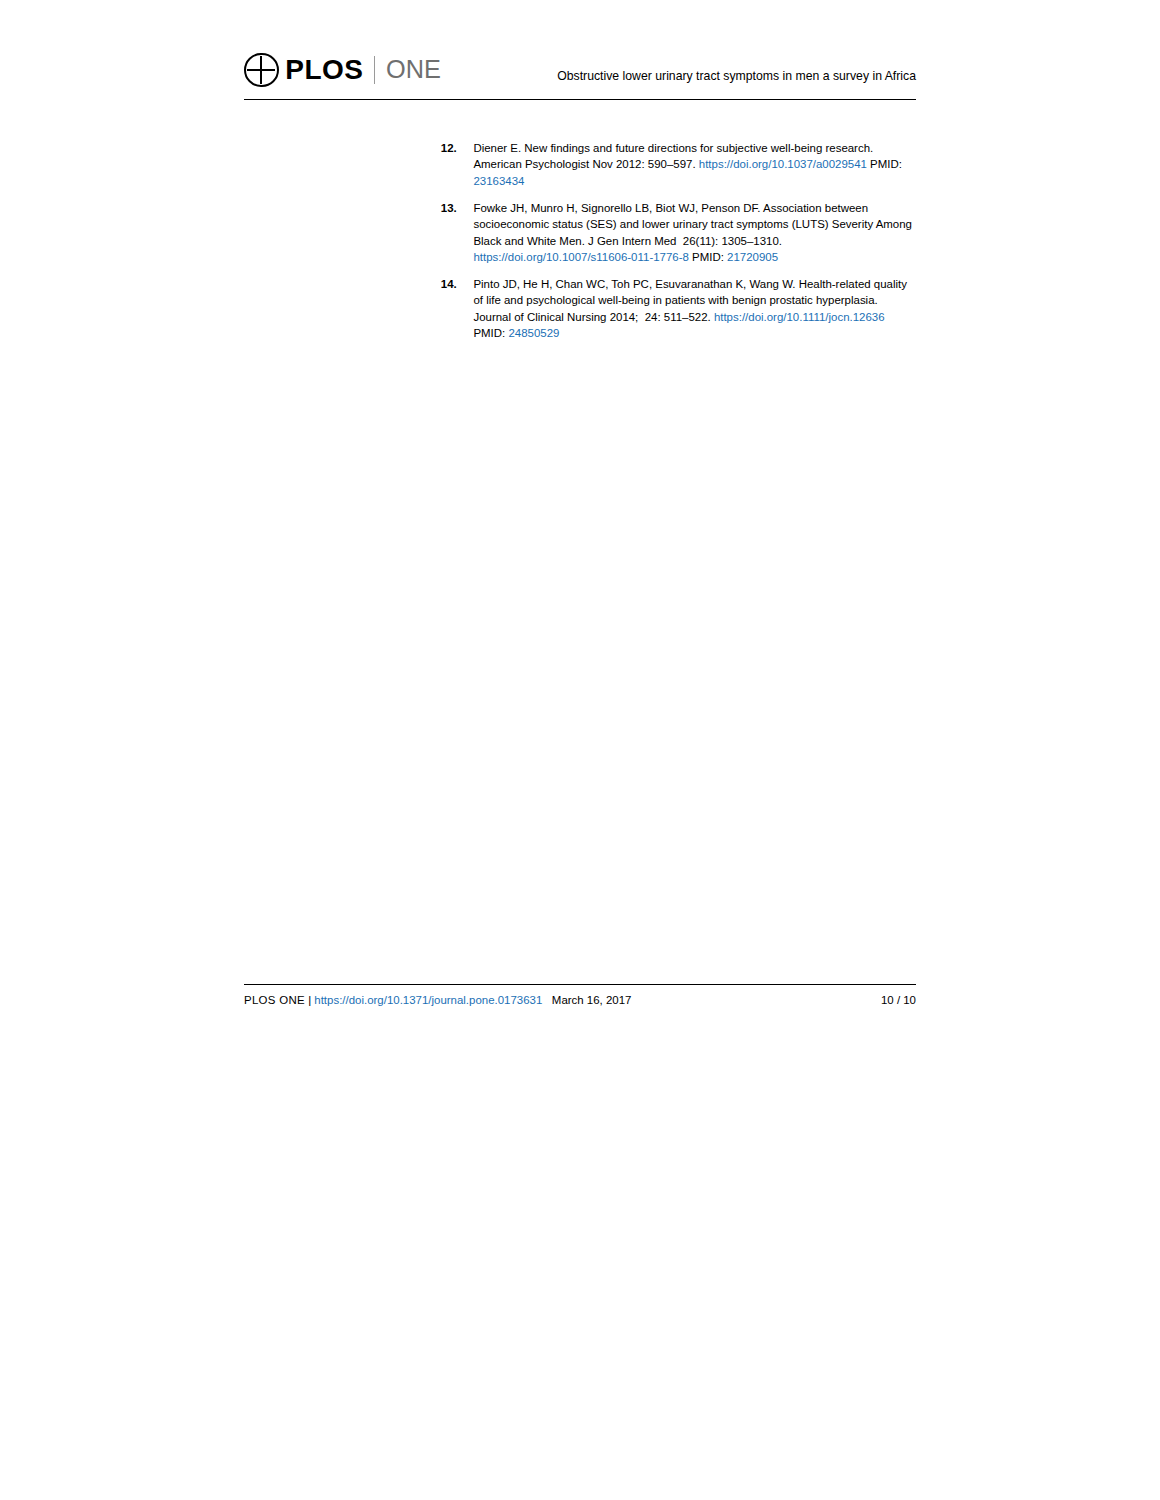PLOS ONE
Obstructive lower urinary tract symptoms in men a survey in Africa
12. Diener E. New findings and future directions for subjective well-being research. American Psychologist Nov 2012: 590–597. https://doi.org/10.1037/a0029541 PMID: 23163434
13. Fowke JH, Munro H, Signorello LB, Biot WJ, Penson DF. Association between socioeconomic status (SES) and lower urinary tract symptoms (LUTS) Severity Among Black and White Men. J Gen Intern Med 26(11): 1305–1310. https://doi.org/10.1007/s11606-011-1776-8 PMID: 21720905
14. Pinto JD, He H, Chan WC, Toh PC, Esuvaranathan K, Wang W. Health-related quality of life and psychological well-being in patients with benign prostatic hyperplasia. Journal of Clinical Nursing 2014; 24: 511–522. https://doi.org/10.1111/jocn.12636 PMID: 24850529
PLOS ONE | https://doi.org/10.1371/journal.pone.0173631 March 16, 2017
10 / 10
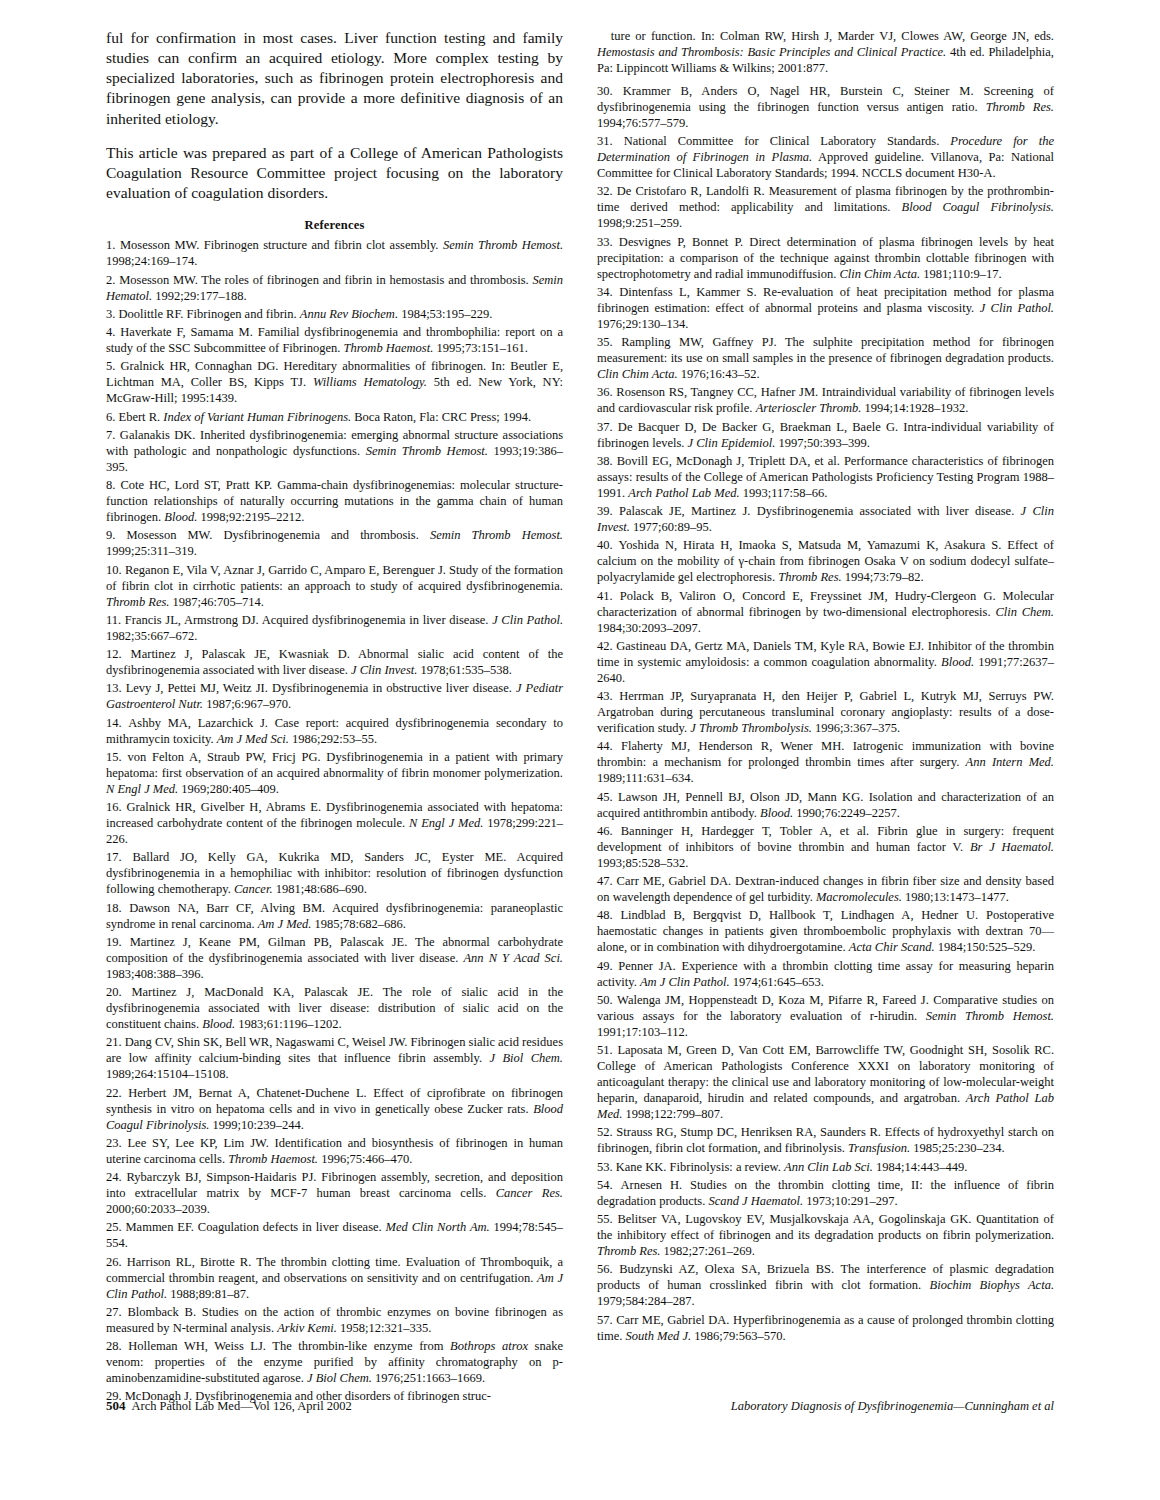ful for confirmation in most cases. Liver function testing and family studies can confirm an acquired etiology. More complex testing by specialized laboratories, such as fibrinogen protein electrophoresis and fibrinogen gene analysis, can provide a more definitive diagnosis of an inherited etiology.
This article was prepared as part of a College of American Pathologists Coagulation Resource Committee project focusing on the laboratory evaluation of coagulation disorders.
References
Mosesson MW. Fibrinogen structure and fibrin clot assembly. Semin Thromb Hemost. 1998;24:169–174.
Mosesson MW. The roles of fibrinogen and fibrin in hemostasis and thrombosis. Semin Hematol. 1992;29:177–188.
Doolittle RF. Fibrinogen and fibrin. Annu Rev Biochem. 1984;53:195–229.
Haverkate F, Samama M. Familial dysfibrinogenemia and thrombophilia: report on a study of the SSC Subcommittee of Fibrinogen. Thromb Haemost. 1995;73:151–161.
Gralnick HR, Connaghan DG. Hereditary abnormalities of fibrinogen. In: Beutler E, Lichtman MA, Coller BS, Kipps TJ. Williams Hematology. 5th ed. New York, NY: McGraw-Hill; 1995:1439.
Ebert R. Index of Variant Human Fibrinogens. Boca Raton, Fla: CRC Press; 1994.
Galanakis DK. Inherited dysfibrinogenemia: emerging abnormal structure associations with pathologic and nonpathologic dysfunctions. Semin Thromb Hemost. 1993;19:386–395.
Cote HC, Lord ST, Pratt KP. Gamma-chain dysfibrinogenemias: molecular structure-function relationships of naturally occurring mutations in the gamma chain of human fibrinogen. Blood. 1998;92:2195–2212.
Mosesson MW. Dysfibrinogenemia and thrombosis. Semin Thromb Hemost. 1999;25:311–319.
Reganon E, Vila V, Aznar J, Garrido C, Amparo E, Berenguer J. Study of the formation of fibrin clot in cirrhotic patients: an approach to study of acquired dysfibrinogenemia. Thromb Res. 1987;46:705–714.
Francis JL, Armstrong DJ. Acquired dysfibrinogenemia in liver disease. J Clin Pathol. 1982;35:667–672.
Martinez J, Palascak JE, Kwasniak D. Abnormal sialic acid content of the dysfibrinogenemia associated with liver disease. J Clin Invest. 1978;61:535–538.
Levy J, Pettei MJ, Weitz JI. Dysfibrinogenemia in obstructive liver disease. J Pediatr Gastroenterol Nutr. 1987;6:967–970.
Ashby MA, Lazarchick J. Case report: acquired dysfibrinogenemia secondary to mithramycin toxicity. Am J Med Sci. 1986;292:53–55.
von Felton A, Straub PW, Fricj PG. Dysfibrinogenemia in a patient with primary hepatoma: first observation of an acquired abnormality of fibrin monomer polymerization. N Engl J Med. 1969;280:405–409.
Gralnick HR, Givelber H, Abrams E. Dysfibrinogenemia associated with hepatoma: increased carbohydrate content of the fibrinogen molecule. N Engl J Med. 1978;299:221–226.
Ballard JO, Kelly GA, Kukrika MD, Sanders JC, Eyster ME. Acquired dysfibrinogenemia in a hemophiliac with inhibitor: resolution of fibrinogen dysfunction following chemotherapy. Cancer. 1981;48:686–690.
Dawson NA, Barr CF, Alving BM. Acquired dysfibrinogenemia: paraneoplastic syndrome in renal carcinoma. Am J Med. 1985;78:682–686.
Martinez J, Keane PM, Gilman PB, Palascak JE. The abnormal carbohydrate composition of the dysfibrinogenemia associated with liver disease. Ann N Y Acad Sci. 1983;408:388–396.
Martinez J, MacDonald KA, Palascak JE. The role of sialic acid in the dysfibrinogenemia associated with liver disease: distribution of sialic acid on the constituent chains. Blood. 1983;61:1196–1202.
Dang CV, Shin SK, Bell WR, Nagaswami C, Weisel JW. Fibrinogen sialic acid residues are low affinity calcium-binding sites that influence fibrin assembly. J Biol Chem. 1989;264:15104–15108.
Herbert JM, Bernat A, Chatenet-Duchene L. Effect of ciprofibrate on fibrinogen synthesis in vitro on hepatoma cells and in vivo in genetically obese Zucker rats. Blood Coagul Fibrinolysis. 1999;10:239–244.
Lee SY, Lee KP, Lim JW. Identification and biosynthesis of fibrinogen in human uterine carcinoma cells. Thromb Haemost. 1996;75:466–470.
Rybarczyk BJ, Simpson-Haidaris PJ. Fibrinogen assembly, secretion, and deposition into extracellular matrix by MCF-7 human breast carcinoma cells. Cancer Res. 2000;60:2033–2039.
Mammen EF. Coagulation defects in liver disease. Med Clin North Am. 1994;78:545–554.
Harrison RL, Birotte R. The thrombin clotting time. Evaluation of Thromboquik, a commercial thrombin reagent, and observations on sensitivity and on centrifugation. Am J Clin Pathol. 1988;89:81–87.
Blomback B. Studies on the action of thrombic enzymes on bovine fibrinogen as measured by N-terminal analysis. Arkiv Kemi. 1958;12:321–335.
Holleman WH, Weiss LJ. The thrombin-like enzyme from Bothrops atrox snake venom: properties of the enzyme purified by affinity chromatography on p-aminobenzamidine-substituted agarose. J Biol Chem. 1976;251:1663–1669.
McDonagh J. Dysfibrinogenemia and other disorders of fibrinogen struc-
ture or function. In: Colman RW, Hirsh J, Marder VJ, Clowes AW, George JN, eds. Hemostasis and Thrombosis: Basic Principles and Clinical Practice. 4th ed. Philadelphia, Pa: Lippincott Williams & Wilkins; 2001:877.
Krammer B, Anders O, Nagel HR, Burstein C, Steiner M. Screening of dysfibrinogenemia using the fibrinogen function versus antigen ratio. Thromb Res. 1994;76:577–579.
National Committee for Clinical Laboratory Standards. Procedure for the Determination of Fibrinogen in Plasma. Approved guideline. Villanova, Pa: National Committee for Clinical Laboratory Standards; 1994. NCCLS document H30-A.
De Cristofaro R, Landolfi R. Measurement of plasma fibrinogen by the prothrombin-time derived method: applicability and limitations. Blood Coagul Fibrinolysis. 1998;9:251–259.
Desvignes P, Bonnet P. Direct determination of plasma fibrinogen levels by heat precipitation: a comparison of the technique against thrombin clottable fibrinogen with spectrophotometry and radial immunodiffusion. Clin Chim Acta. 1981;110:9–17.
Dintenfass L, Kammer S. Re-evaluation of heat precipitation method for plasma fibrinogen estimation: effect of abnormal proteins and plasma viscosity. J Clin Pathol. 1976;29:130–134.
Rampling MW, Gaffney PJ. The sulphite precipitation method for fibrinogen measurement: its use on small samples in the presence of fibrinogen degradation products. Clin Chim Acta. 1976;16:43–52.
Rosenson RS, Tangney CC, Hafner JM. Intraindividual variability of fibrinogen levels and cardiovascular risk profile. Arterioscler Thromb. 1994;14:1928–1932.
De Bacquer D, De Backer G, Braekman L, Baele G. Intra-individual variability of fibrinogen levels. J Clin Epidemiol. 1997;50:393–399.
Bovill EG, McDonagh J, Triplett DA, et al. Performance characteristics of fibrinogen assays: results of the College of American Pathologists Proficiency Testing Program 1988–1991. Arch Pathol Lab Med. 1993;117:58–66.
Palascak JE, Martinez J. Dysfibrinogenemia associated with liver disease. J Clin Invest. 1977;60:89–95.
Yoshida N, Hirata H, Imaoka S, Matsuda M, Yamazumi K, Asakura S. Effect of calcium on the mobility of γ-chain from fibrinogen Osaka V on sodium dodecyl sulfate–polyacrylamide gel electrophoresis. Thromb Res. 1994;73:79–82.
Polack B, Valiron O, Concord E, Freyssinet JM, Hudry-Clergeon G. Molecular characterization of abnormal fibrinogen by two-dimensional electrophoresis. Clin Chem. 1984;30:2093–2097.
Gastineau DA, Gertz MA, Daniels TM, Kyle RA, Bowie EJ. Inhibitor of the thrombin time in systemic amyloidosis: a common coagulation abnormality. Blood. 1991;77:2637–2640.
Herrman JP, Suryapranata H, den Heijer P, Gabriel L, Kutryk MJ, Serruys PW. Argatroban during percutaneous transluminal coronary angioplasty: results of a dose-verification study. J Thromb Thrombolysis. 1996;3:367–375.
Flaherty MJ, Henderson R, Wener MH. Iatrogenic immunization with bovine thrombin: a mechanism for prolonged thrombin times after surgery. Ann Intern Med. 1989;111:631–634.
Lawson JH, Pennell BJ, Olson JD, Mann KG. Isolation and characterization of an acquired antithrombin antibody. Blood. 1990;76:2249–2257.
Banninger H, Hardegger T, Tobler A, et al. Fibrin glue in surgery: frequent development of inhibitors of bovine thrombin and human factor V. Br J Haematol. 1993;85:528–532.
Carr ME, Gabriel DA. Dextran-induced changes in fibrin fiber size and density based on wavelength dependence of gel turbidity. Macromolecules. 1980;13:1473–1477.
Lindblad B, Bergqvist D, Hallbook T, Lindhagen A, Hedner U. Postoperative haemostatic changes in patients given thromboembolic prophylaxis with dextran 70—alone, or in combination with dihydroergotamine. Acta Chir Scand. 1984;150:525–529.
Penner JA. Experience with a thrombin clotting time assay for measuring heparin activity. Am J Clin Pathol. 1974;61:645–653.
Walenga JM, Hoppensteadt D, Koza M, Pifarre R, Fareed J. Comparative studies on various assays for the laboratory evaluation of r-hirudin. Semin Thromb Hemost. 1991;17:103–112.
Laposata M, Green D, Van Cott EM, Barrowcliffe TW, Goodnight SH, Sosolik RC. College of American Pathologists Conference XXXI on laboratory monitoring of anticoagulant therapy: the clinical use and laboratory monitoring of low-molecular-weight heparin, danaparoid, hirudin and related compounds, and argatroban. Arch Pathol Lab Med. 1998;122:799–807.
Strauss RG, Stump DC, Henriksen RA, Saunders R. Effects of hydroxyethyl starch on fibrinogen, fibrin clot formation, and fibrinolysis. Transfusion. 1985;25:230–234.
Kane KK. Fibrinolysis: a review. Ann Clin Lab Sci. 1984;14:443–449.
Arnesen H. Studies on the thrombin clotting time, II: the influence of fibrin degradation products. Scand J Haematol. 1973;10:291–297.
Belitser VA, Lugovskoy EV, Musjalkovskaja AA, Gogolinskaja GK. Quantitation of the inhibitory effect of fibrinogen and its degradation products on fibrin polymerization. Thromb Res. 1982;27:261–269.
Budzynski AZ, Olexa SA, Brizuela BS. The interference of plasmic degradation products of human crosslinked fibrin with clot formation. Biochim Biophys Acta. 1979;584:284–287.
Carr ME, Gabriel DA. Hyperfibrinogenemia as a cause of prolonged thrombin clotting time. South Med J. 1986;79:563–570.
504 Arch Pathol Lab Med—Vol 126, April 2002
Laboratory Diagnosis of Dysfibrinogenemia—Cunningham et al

◆ ◆ ◆ ◆ ◆ ◆ ◆

WHAT YOU NEED TO DO: Look above for the line with "Ebert R. Index" and the line with "Martinez J, Palascak". Write out those two lines and all the lines between them, exactly, and no others.

WRITTEN SOLUTION:
Ebert R. Index of Variant Human Fibrinogens. Boca Raton, Fla: CRC Press; 1994.
Galanakis DK. Inherited dysfibrinogenemia: emerging abnormal structure associations with pathologic and nonpathologic dysfunctions. Semin Thromb Hemost. 1993;19:386–395.
Cote HC, Lord ST, Pratt KP. Gamma-chain dysfibrinogenemias: molecular structure-function relationships of naturally occurring mutations in the gamma chain of human fibrinogen. Blood. 1998;92:2195–2212.
Mosesson MW. Dysfibrinogenemia and thrombosis. Semin Thromb Hemost. 1999;25:311–319.
Reganon E, Vila V, Aznar J, Garrido C, Amparo E, Berenguer J. Study of the formation of fibrin clot in cirrhotic patients: an approach to study of acquired dysfibrinogenemia. Thromb Res. 1987;46:705–714.
Francis JL, Armstrong DJ. Acquired dysfibrinogenemia in liver disease. J Clin Pathol. 1982;35:667–672.
Martinez J, Palascak JE, Kwasniak D. Abnormal sialic acid content of the dysfibrinogenemia associated with liver disease. J Clin Invest. 1978;61:535–538.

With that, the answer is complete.